**Supplied passage:**
_ _ _ _ _

Jacobsen had his first loss, but only went to 3 points and continued in competition. The other three losers were eliminated. Kokkinen was the only man left with 0 points. Each of the 5 remaining wrestlers had a different point total, 0 through 4.

- Bouts

| Winner | Nation | Victory Type | Loser | Nation |
|---|---|---|---|---|
| Väinö Kokkinen | Finland | Fall | František Hála | Czechoslovakia |
| László Papp | Hungary | Fall | Enrico Bonassin | Italy |
| Jean Saenen | Belgium | Fall | Nurettin Baytorun | Turkey |
| Albert Kusnets | Estonia | Decision | Johannes Jacobsen | Denmark |

- Points

| Rank | Wrestler | Nation | R1 | R2 | R3 | R4 | Total |
|---|---|---|---|---|---|---|---|
| 1 | Väinö Kokkinen | Finland | 0 | 0 | 0 | 0 | 0 |
| 2 | László Papp | Hungary | 1 | 0 | 0 | 0 | 1 |
| 3 | Albert Kusnets | Estonia | 1 | 0 | 0 | 1 | 2 |
| 4 | Johannes Jacobsen | Denmark | 0 | 0 | 0 | 3 | 3 |
| 5 | Jean Saenen | Belgium | 1 | 0 | 3 | 0 | 4 |
| 6 | František Hála | Czechoslovakia | 3 | 0 | 0 | 3 | 6 |
| 7 | Nurettin Baytorun | Turkey | 3 | 1 | 0 | 3 | 6 |
| 8 | Enrico Bonassin | Italy | 0 | 1 | 3 | 3 | 7 |

===Round 5===

With Jacobsen on a bye, and Kokkinen (at 0 points) and Papp (at 1 point) facing each other in a no-elimination-possible match, the only man that would be eliminated in round 5 was the loser of the Kusnets vs. Saenen bout. Kusnets won, so Saenen was eliminated.

_ _ _ _ _

**Material provided:**
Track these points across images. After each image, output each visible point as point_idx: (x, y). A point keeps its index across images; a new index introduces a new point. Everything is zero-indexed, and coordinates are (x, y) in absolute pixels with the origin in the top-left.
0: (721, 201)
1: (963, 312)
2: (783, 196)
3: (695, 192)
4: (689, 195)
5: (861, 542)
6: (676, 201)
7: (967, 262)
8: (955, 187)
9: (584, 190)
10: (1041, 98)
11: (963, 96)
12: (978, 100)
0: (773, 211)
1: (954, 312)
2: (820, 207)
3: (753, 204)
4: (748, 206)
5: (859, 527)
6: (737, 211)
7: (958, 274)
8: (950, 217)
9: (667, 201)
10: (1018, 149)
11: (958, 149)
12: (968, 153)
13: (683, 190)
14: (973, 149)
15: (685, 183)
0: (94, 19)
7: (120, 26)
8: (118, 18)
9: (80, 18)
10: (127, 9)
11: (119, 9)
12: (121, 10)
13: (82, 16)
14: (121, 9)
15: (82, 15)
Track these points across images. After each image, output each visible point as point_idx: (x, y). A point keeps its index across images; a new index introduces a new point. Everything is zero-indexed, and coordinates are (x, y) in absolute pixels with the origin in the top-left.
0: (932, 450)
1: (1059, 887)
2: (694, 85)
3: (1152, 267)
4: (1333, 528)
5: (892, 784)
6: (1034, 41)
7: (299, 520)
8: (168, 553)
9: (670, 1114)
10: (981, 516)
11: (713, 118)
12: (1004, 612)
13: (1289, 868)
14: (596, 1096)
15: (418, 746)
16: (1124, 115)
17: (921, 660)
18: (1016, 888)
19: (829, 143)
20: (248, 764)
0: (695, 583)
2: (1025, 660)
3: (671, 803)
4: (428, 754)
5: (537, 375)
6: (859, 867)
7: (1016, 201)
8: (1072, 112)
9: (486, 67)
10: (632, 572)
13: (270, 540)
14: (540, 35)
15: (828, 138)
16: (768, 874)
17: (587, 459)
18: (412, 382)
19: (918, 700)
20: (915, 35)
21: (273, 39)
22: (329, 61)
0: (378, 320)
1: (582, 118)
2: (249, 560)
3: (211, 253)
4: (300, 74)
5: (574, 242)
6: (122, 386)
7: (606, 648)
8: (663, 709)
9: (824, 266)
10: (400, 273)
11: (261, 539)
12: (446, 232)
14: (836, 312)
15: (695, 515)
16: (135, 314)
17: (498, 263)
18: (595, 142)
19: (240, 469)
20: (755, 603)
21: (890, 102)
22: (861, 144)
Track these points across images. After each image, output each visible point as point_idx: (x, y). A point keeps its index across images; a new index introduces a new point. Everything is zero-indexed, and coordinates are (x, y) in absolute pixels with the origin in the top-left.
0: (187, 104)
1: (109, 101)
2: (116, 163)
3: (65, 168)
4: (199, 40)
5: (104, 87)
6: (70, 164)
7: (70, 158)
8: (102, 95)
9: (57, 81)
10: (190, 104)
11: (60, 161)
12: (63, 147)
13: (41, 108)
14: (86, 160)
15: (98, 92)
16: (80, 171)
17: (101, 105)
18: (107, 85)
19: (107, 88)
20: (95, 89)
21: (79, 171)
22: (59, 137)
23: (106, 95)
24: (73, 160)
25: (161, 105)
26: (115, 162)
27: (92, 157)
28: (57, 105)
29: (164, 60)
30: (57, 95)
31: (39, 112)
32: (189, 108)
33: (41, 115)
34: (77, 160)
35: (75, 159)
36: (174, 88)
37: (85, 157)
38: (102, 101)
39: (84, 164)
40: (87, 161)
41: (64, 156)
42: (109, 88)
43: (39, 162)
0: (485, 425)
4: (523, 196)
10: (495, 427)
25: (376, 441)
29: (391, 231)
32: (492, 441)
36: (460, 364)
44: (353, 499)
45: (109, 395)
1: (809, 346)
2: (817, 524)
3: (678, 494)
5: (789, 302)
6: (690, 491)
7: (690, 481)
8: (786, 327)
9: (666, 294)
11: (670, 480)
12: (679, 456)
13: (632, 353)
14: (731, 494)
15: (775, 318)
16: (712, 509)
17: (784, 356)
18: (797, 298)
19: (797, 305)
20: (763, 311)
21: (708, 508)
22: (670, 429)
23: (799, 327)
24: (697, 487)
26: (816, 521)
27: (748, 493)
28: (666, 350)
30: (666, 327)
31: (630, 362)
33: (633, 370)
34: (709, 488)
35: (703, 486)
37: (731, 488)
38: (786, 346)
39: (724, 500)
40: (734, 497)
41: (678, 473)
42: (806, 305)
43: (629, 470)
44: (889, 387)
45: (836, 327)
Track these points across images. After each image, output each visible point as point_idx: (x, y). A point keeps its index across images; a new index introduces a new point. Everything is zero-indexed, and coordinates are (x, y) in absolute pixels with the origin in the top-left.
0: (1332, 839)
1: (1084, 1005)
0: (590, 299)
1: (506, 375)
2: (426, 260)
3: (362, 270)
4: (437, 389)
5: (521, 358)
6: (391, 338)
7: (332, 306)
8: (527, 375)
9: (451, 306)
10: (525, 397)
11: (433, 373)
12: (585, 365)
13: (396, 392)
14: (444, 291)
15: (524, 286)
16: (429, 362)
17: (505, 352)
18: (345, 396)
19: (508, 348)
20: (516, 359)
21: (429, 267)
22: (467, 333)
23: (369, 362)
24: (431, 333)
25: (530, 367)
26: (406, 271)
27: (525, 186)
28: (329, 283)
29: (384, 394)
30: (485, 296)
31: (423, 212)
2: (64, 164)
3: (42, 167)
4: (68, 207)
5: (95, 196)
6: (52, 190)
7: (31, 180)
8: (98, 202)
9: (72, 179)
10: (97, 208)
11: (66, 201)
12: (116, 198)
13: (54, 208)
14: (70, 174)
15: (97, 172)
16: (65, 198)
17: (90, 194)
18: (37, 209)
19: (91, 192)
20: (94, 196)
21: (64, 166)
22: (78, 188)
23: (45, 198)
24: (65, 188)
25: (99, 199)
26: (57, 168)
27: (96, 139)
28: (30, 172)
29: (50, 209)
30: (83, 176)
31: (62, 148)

_ _ _ _ _

**Explore the material:**
[1] In the wrestling passage, which wrestler was eliminated in round 5?
[2] Pick up the wrestling passage after its last sentence and keep writing.

**Answers for the exercise:**
[1] Jean Saenen of Belgium.

[2]
- Bouts

| Winner | Nation | Victory Type | Loser | Nation |
|---|---|---|---|---|
| Väinö Kokkinen | Finland | Fall | László Papp | Hungary |
| Albert Kusnets | Estonia | Fall | Jean Saenen | Belgium |
| Johannes Jacobsen | Denmark | Bye | N/A | N/A |

- Points

| Rank | Wrestler | Nation | R1 | R2 | R3 | R4 | R5 | Total |
|---|---|---|---|---|---|---|---|---|
| 1 | Väinö Kokkinen | Finland | 0 | 0 | 0 | 0 | 0 | 0 |
| 2 | Albert Kusnets | Estonia | 1 | 0 | 0 | 1 | 0 | 2 |
| 3 | Johannes Jacobsen | Denmark | 0 | 0 | 0 | 3 | 0 | 3 |
| 4 | László Papp | Hungary | 1 | 0 | 0 | 0 | 3 | 4 |
| 5 | Jean Saenen | Belgium | 1 | 0 | 3 | 0 | 3 | 7 |

===Round 6===

In contrast to the previous round which eliminated only 1 of 5 wrestlers, round 6 eliminated 3 of the remaining 4. Kokkinen beat Jacobsen to eliminate the latter man, who finished in 4th place. The Papp vs. Kusnets match ended in mutual elimination because Papp won by decision; both men finished with 5 points, but Papp had the head-to-head tie-breaker because of this win and received the silver medal. Kokkinen, who never received a point in the tournament (a bye and 4 wins by fall), won the gold medal as the last man remaining.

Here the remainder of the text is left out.